Козонок, конечно, тут же стоял, в лице изменился. Глаза потемнели у него, ноздри пузырями дуются. Ну, думаем, хватит он ее прямо на митинге. Все-таки вытерпел. Подошел бочком, говорит:

— Домой айда!

А она, нарочно, что ли… Встала на ораторово место, да с речью к нам:

— Товарищи крестьяне!

Мы так и покатились со смеху. Тут уж и Козонок вышел из себя.

— Товарищ оратор, суньте ее, черта!

Дома с кулаками на нее налетел.

— Душу выну!

А Марья поддразнивает:

— Кто это шумит у нас, Прокофий Митрич? Страшно, а не боязно…

— Подол отрублю, если будешь по собраньям таскаться!

— Топор не возьмет.

Разгорелся Козонок, ищет — ударить чем. Марья с угрозой к нему:

— Тронь только: все горшки перебью о твою козонячью голову…

— Чего же ты хочешь?

— Хочу чего-то… не здешнего… По-другому пожить. Казнится-казнится Козонок, не вытерпит.

— Эх, и дам я тебе, чертова голова! Ты не выдумывай!..
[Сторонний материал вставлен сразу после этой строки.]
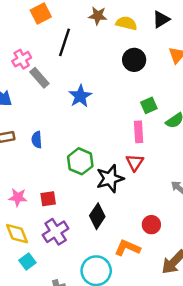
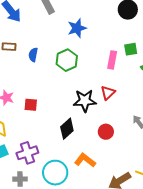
pink rectangle: (139, 132) -> (112, 60), moved
green hexagon: (80, 161) -> (67, 60), moved
red circle: (151, 225) -> (106, 132), moved
purple cross: (56, 232) -> (27, 153), moved

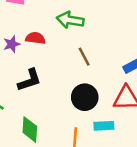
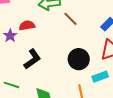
brown line: (84, 57) -> (71, 19), moved

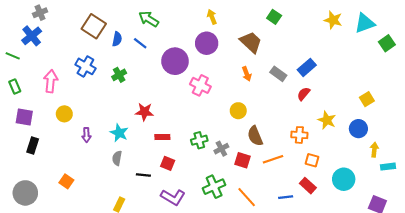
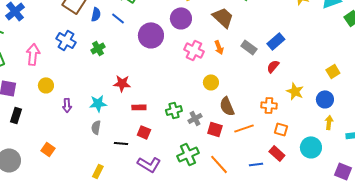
pink cross: (200, 85) -> (194, 50), moved
cyan star: (119, 133) -> (98, 103), turned -30
yellow arrow: (374, 150) -> (329, 122), moved

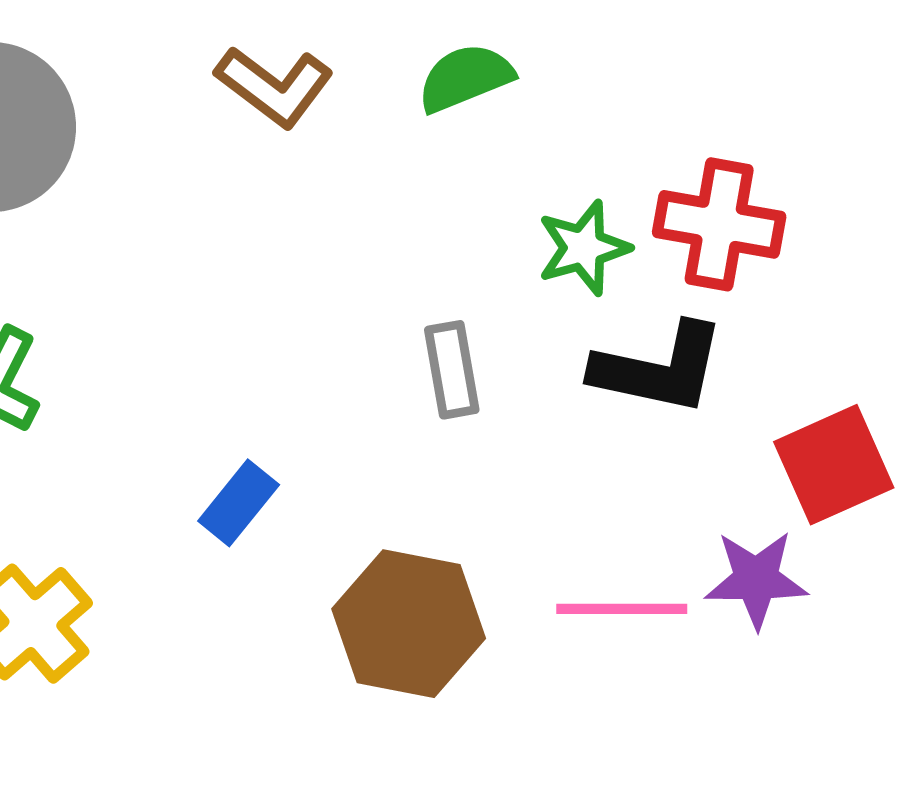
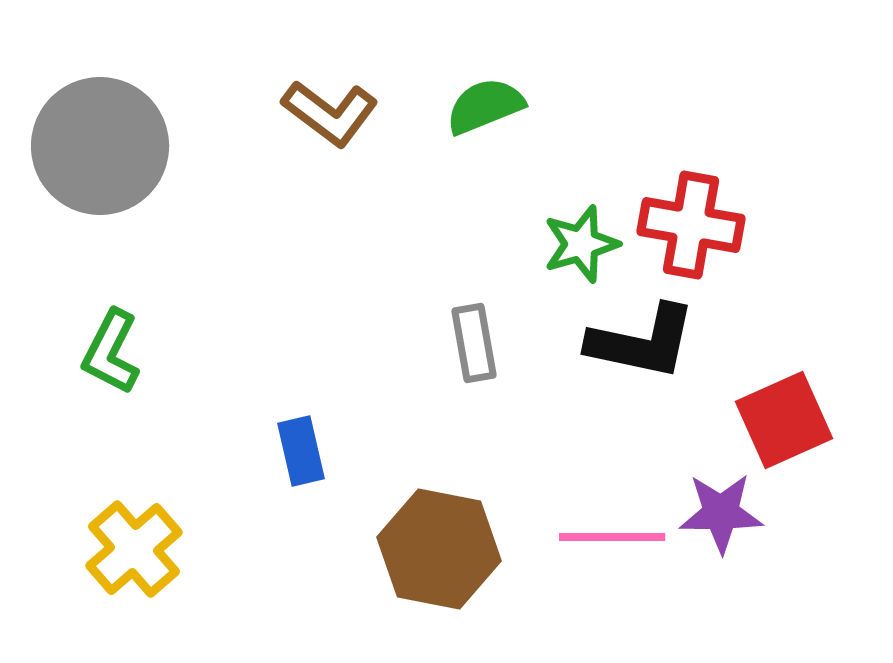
blue rectangle: (239, 503) -> (301, 451), turned -52

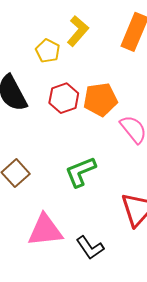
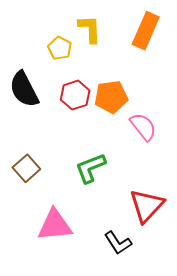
yellow L-shape: (78, 31) -> (90, 29), turned -44
black L-shape: (90, 248) -> (118, 243), moved

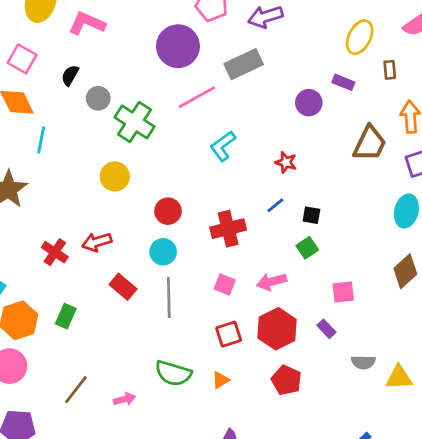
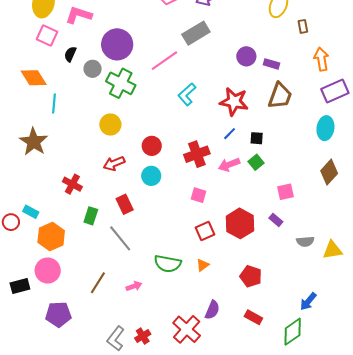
purple circle: (178, 46) -> (117, 44), moved
pink square: (22, 59) -> (47, 35), moved
purple rectangle: (343, 82) -> (271, 64), moved
brown trapezoid: (370, 143) -> (280, 96), moved
red star: (286, 162) -> (234, 102), size x1.8
red arrow: (97, 242) -> (114, 163), moved
pink arrow: (272, 282) -> (229, 165), moved
red rectangle: (123, 287) -> (125, 204), turned 30
gray line: (169, 298) -> (120, 238), moved, turned -32
green rectangle: (66, 316) -> (91, 216), moved
red pentagon: (286, 380) -> (251, 276), moved

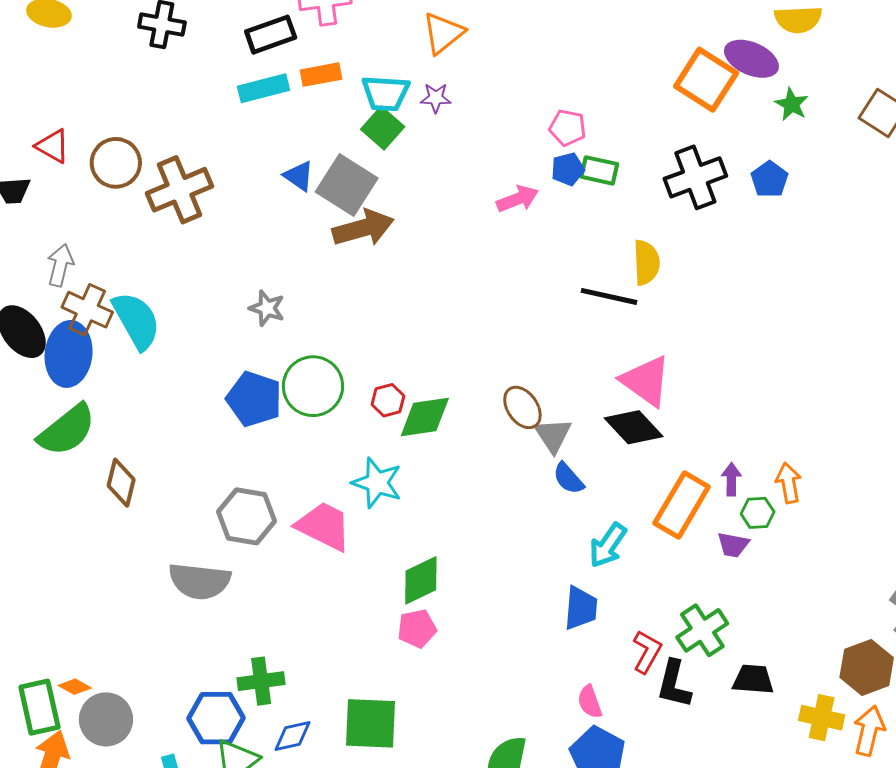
А она, и вправду, начала немножко заговариваться. В мужицкое дело полезла. Собранья у нас, и она торчит. Мужики стали сердиться.

— Марья, щи вари!

Куда там! Только глазами поводит. Выдумала какой-то женотдел. И слова такого никогда не слыхали мы — не русское, что ли. Глядим, одна баба пристала, другая баба пристала, что за черт! В избе у Козонка курсы открылись. Соберутся и начнут трещать. Комиссар из совета начал похаживать к ним. Наш он, сельский. Васькой звали допрежде, перешел к большевикам — Васильем Иванычем сделался. Тут уж совсем присмирел Козонок. Скажет слово, а на него в десять голосов:

— Ну-ну-ну, помалкивай!

Комиссар, конечно, бабью руку держит — программа у него такая. Нынче, говорит, Прокофий Митрич, нельзя на женщину кричать — революция… А он только ухмыляется, как дурачок. Сердцем готов надвое разорвать всю эту революцию, ну — боязно: неприятности могут выйти. А Марья все больше да больше озорничает. Я, говорит, хочу совсем перейти в большевицкую партию. Начал Козонок стыдить ее. Как, говорит, тебе не стыдно? Неужели, говорит, у тебя совести нет? Все равно, не потерпит тебя господь за такое поведение. Марья только пофыркивает.

— Бо-ог? Какой бог? Откуда ты выдумал!

Прямо сумасшедшая стала. С комиссаром не стесняется. Он ей книжки большевистские подтаскивает, мысли путает в голове, а она только румянится от хорошего удовольствия. Сидят раз за столом плечико к плечику, думают — одни в избе, а Козонок под кроватью спрятался: ревность стала мучить его. Спустил дерюгу до полу и сидит, как хорек в норе. Вот комиссар и говорит:

— Муж у вас очень невидный, товарищ Гришагина. Как вы только живете с ним — не понимаю.